(RECORD SET begins)

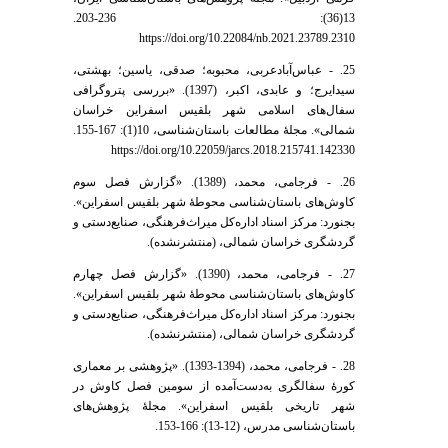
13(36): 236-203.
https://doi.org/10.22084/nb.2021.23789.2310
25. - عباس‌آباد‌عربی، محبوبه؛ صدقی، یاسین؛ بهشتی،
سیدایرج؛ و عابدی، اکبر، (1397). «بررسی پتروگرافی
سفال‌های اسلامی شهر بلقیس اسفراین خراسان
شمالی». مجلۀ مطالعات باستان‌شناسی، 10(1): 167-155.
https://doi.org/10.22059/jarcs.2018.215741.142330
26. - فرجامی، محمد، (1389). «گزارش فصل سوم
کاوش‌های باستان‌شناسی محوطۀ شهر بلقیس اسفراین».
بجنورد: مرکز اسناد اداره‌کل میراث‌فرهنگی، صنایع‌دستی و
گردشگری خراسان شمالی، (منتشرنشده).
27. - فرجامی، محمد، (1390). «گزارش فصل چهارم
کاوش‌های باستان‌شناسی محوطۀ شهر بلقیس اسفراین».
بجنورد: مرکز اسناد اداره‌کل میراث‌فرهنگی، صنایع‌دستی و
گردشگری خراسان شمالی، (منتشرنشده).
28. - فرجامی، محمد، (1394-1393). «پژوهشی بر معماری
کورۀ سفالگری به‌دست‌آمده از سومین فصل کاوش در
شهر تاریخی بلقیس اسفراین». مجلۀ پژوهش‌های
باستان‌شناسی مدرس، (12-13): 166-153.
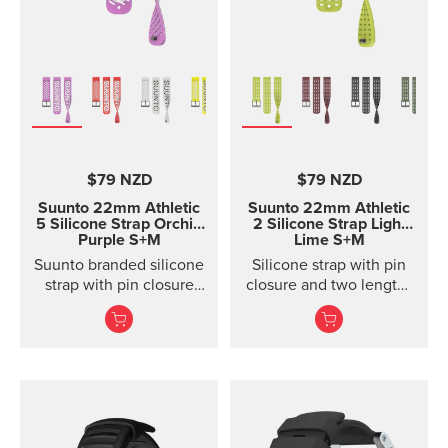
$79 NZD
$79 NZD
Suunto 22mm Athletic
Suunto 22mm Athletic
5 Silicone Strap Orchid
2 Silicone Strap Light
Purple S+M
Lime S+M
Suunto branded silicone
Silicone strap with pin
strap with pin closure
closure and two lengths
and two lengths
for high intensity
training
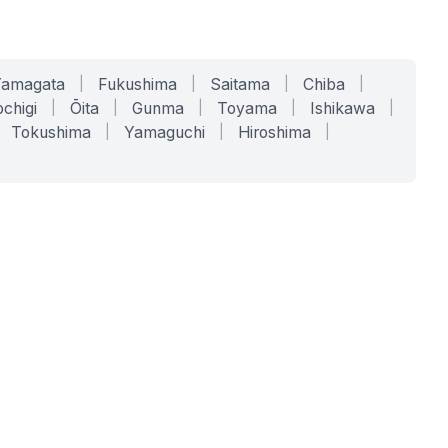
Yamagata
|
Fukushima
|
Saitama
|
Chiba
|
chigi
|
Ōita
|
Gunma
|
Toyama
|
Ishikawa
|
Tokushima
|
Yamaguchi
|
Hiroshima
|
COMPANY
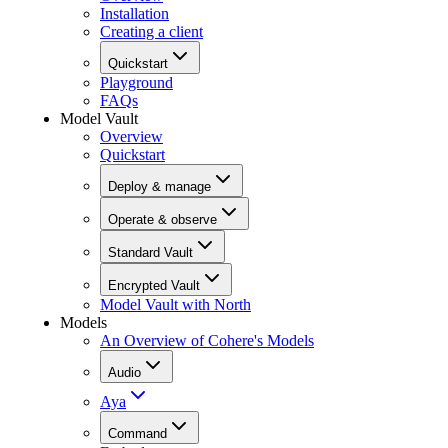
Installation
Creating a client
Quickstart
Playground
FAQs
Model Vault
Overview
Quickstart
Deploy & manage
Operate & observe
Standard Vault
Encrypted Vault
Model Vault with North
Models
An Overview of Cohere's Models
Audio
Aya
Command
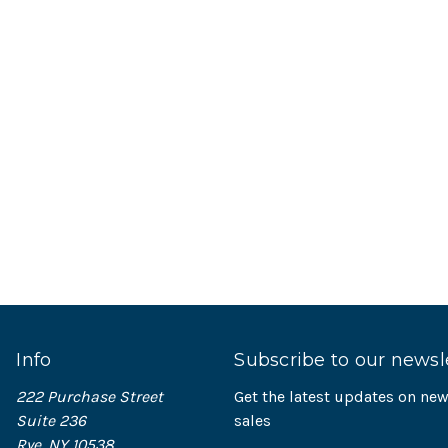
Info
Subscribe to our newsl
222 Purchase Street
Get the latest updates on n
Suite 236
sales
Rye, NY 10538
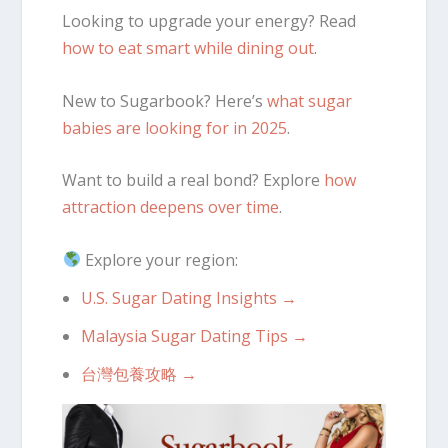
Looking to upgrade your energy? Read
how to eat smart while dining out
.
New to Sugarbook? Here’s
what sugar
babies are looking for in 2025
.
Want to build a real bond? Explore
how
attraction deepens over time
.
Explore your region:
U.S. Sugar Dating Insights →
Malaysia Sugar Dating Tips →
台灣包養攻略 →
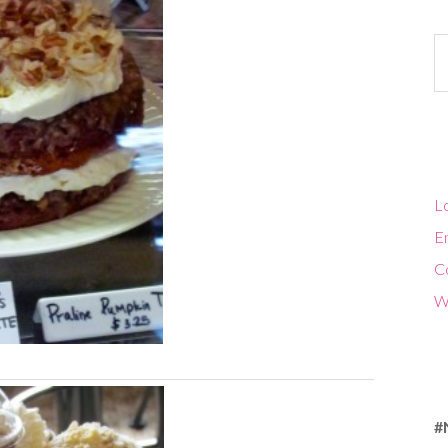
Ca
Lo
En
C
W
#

(RECORD SET ends)
(RECORD SET begins)

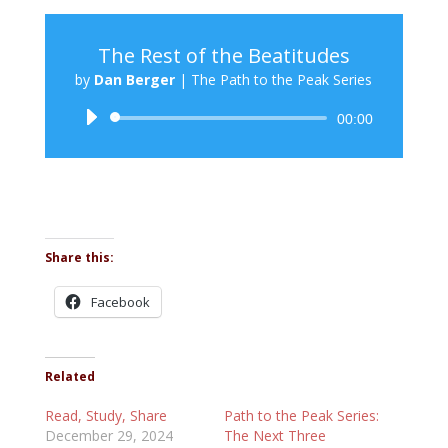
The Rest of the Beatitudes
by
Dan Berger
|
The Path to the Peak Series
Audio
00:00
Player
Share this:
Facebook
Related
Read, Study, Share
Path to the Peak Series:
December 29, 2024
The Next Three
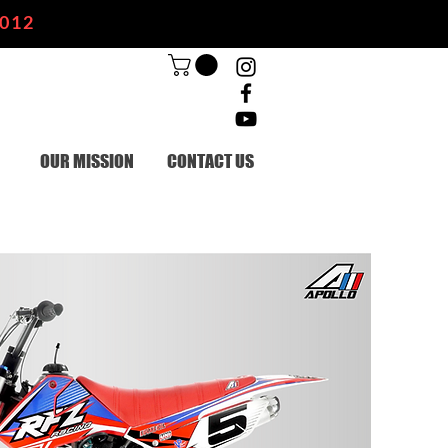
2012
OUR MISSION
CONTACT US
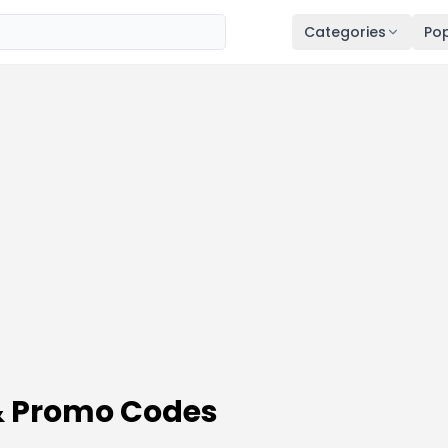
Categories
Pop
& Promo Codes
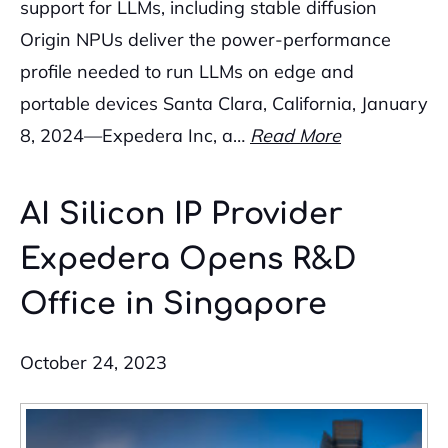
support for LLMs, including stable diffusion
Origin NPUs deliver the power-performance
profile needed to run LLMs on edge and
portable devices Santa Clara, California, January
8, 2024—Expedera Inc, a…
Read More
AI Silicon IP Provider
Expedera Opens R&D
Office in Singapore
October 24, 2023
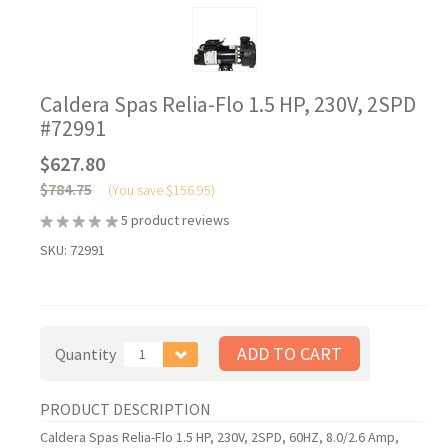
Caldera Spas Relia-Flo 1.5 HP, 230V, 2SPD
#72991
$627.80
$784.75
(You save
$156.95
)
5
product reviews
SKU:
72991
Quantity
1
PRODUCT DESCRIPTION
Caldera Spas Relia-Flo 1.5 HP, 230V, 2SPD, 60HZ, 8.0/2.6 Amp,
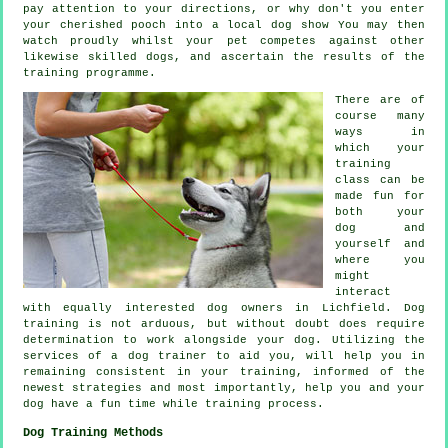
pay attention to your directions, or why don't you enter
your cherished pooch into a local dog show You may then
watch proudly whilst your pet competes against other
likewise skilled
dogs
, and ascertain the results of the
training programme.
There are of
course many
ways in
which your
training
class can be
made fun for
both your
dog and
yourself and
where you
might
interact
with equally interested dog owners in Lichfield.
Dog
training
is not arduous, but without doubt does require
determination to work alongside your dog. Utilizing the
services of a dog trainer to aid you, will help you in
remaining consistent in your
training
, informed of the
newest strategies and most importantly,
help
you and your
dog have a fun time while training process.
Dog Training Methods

(RECORD SET ends)
(RECORD SET begins)

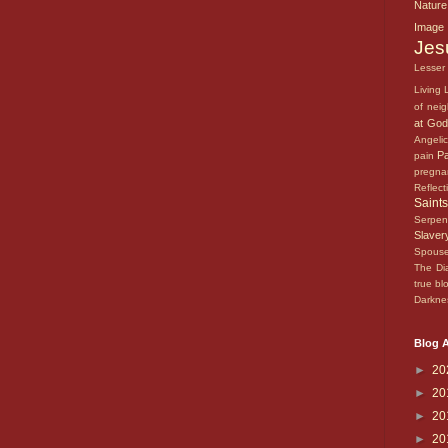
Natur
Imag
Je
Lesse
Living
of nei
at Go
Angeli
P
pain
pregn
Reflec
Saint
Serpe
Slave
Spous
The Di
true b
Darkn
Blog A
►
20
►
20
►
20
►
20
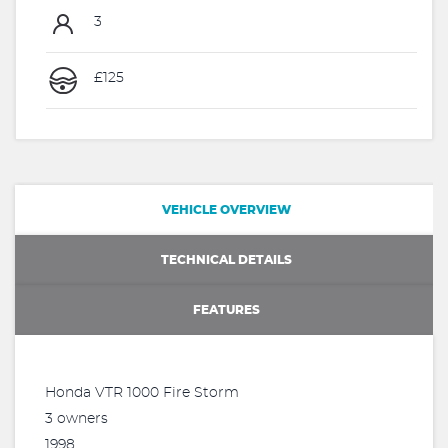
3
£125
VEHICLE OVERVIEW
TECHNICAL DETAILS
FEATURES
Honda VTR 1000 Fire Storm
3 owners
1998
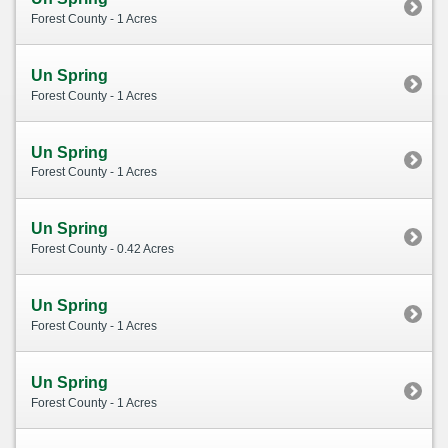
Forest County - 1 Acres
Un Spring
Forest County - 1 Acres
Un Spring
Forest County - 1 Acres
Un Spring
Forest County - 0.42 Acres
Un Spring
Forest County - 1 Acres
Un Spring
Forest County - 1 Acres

(RECORD SET ends)

_PROBLEM DETAILS_.
From the records above, transcribe without alteration every line from the one with "13(36): 236-203." to the one with "27. - فرجامی،", inclusive.

_RESULT OF THE TASK_.
13(36): 236-203.
https://doi.org/10.22084/nb.2021.23789.2310
25. - عباس‌آباد‌عربی، محبوبه؛ صدقی، یاسین؛ بهشتی،
سیدایرج؛ و عابدی، اکبر، (1397). «بررسی پتروگرافی
سفال‌های اسلامی شهر بلقیس اسفراین خراسان
شمالی». مجلۀ مطالعات باستان‌شناسی، 10(1): 167-155.
https://doi.org/10.22059/jarcs.2018.215741.142330
26. - فرجامی، محمد، (1389). «گزارش فصل سوم
کاوش‌های باستان‌شناسی محوطۀ شهر بلقیس اسفراین».
بجنورد: مرکز اسناد اداره‌کل میراث‌فرهنگی، صنایع‌دستی و
گردشگری خراسان شمالی، (منتشرنشده).
27. - فرجامی، محمد، (1390). «گزارش فصل چهارم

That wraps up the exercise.